Once I got the hang of it, this didn’t take too long. The .rgs file is organized into a hierarchy of keys, each level separated by curly brackets, and at each level multiple keys can be set. Translating meant taking each key/value pair, and turning it into a full <registry> tag in the wix script. For example, this in the .rgs file:

HKCR
{
    PeteSearch.PeteSearch.1 = s ‘PeteSearch Class’
    {
        CLSID = s ‘{00e71626-0bef-11dc-8314-0800200c9a66}’
    }

becomes the following two wix tags:

<Registry
    Id=’PeteSearchReg1′
    Root=’HKCR’
    Key=’PeteSearch.PeteSearch.1′
    Action=’write’
    Type=’string’
    Value=’PeteSearch Class’
/>
<Registry
    Id=’PeteSearchReg2′
    Root=’HKCR’
    Key=’PeteSearch.PeteSearch.1\CLSID’
    Action=’write’
    Type=’string’
    Value='{00e71626-0bef-11dc-8314-0800200c9a66}’
/>

One thing that caught me out was that most of the .rgs entries were writing to the default member of the key, rather than to a named member as I initially assumed. The only one that was different was the ThreadingModel value, which was written to a named member of InprocServer32. The only non-constant value I had to write was the InprocServer32 default, which specifies the location of the dll, which I was able to reference as [INSTALLDIR]PeteSearch.dll

Once I’d converted over the registry settings, I had a functional .msi that would install the dll. The only thing left was to make sure the minimum requirements were checked before the installation went ahead.
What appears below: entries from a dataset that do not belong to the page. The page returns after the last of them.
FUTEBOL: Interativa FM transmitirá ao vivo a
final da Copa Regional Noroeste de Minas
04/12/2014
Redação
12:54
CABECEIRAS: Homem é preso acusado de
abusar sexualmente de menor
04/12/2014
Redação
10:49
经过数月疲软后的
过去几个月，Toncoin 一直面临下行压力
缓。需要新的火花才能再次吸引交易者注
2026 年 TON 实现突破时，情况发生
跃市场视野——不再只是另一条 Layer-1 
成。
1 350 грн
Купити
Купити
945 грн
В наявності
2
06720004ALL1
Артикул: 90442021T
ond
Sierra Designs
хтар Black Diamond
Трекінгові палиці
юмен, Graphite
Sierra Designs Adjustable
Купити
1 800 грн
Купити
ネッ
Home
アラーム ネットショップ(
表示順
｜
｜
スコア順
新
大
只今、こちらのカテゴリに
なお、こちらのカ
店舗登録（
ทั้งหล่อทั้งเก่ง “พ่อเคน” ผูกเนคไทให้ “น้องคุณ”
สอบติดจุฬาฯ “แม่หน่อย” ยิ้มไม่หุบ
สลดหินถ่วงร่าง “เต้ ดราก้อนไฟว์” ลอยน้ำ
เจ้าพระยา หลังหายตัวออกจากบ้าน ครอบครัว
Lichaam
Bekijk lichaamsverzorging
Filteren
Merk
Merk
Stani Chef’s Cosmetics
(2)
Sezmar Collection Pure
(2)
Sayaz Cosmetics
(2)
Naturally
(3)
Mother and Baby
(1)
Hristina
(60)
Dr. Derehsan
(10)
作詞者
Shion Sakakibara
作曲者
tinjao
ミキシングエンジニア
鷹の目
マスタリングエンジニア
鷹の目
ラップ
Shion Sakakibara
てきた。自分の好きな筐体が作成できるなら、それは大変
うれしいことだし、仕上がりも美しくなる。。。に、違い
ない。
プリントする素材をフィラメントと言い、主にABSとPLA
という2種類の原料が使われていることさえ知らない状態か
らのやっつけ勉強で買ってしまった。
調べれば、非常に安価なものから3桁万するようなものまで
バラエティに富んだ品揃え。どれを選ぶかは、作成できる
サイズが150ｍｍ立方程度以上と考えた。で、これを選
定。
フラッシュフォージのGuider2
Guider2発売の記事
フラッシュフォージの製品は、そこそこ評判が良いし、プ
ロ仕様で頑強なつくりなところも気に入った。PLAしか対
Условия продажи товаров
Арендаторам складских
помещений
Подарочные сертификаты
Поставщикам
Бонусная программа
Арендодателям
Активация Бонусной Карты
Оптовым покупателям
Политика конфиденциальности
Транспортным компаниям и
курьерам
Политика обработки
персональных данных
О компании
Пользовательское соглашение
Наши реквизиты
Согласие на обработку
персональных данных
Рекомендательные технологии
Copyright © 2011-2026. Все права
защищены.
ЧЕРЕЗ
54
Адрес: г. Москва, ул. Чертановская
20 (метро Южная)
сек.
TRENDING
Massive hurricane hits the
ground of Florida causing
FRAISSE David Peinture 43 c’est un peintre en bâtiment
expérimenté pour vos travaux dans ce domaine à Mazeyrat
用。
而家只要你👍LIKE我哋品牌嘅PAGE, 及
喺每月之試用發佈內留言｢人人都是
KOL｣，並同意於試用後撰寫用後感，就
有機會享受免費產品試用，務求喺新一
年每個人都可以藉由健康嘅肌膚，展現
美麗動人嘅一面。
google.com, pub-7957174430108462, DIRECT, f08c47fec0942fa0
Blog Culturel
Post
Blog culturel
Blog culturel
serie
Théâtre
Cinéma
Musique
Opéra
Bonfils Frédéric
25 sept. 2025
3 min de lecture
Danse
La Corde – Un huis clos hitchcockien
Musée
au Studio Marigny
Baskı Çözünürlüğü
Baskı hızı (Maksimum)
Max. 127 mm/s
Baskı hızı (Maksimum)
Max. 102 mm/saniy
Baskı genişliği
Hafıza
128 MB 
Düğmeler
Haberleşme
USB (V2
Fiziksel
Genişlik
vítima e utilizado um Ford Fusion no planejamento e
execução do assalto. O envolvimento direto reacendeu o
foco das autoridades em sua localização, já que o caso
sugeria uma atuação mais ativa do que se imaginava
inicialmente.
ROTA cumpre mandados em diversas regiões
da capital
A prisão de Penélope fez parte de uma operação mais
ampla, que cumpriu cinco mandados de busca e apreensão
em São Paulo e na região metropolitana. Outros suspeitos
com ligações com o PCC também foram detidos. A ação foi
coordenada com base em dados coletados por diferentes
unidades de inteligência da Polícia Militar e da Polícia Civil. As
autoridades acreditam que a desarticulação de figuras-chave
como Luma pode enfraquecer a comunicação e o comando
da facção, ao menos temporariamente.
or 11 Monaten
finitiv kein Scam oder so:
PeteSearch doesn’t work on anything earlier than Windows 2000, and only runs on IE7,  so after some experimentation I was able to add the following two condition tags as direct children of the <product> tag in my script to enforce that:

    <Property Id="INTERNETEXPLORERVERSION">
          <RegistrySearch Id=’InternetExplorerVersion’ Root=’HKLM’
           Key=’SOFTWARE\Microsoft\Internet Explorer’
           Name=’Version’ Type=’raw’>
          </RegistrySearch>
      </Property>

      <Condition Message=’PeteSearch requires Internet Explorer 7.0 or later ([INTERNETEXPLORERVERSION] found)’>
          <![CDATA[INTERNETEXPLORERVERSION >= "7.0.00000"]]>
      </Condition>
      <Condition Message=’PeteSearch requires Windows 2000 or later’>
          <![CDATA[VersionNT >= 500]]>
      </Condition>

There’s a couple of gotchas I ran into; first the condition text has to be guarded in a CDATA block, or the angle brackets get interpreted as part of the XML. Secondly, when checking the IE version, I had to enclose the constant I was comparing against in quotes, or the comparison always failed.

Putting this all together was enough to create a fully functional installer. The wxs script is available through Sourceforge, or you can download it directly here. There’s no UI apart from a progress dialog, I hope to sort out a basic license and confirmation screen in the future, to give more user feedback, and I’ll cover that when I do.